A hipótese do DI não é científica. Ela não é observável ou verificável em laboratórios


Para analisar o DI, deve-se explicar o significado de uma hipótese científica. Antes de fazer isso, justifico por que uso este espaço para discutir DI. Tenho certeza de que aqueles que o rejeitam acham que eu não deveria sequer discutir o assunto; que dar espaço ao tema é lhe dar mais credibilidade do que merece.
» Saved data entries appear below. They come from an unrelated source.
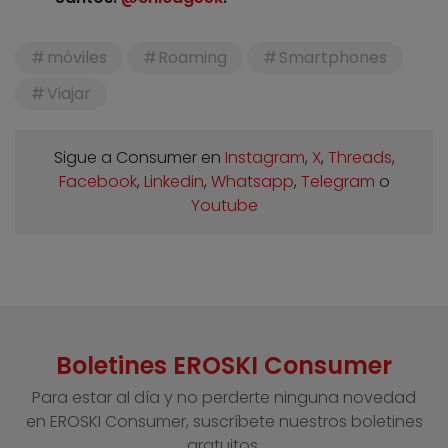
móviles
Roaming
Smartphones
Viajar
Sigue a Consumer en
Instagram
,
X
,
Threads
,
Facebook
,
Linkedin
,
Whatsapp
,
Telegram
o
Youtube
Boletines EROSKI Consumer
Para estar al día y no perderte ninguna novedad
en EROSKI Consumer, suscríbete nuestros boletines
gratuitos.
Muitos cientistas se recusam a participar de mesas redondas com defensores do DI, alegando que fazê-lo é completamente inútil, que os que acreditam em DI o fazem por razões que não são científicas e que discussões públicas de 60 minutos não serão suficientes para convencê-los.
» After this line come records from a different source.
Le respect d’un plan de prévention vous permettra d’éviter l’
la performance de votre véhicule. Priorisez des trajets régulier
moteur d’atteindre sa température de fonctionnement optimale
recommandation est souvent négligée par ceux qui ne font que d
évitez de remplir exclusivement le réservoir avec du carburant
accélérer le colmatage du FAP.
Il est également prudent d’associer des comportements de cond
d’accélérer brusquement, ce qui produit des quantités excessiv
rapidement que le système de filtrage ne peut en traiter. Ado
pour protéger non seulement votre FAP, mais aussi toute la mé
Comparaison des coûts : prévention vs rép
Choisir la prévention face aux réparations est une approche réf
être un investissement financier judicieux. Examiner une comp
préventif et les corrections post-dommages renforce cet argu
Eu discordo. Talvez seja mesmo impossível usar argumentos racionais para convencer aqueles que acreditam cegamente nas premissas do DI. Mas não são essas as pessoas que devem ser alvo das atenções dos cientistas. São milhões de outras, a maioria silenciosa, que está confusa, curiosa, tentando entender o que está acontecendo. Por que os cientistas, se estão tão seguros de suas teorias, não aparecem em público para derrubar de uma vez por todas o movimento do DI? Para elas, argumentos do tipo "para um cientista, é perda de tempo engajar-se nesse debate" soam como desculpa de alguém que já está derrotado ou que tem medo do confronto. Enquanto os cientistas continuam calados, os criacionistas e os defensores do DI proclamam suas "verdades" aos quatro ventos, o mais alto possível.
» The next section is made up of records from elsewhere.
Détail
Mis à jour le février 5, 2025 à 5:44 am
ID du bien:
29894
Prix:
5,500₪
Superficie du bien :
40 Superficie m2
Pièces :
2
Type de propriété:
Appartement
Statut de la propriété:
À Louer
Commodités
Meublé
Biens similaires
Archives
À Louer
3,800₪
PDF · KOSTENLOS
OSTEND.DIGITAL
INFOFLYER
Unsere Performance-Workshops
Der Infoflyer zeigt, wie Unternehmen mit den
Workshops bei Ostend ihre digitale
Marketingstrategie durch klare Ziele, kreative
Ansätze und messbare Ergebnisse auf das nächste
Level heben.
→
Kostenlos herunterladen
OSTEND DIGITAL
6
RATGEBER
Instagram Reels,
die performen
Dito isso, voltemos à questão da hipótese científica. Uma hipótese é considerada científica se for passível de validação empírica. Em bom português, é o "ver para crer", o oposto do "crer para ver", que é a premissa da religião. É muito mais fácil "ver" um milagre quando se acredita que milagres são possíveis. No ver para crer científico, uma hipótese deve ser acompanhada de testes que determinem se está certa ou errada. Se estiver certa, ela explica os fenômenos que se propõe a explicar. Um exemplo: átomos existem e são formados de prótons e nêutrons no núcleo e de elétrons à sua volta. Baseados nessa hipótese, cientistas constroem teorias que explicam milhares de fenômenos observados no laboratório, incluindo as propriedades das moléculas orgânicas responsáveis pela vida.

Segundo a discussão acima, a hipótese do DI (somos o produto de uma inteligência) não é científica. Ela não é observável ou verificável em laboratórios. A menos, claro, que o designer, aparentemente tímido já faz uns bons 3 bilhões de anos, resolva nos contatar, revelando o que aprendeu conosco ou os objetivos do experimento. Mesmo que nossa inteligência seja infinitamente inferior à dele, tenho certeza de que poderíamos entender ao menos parte da coisa. Talvez pudéssemos então perguntar o que, para mim, é a questão mais fundamental de todas: "Senhor designer, quem foi que o desenhou?". E se o designer disser que não sabe, que talvez também seja parte de um experimento, ficaremos então sabendo qual a identidade secreta do Designer. É bom usar letra maiúscula, pois é assim que devemos nos referir a Deus.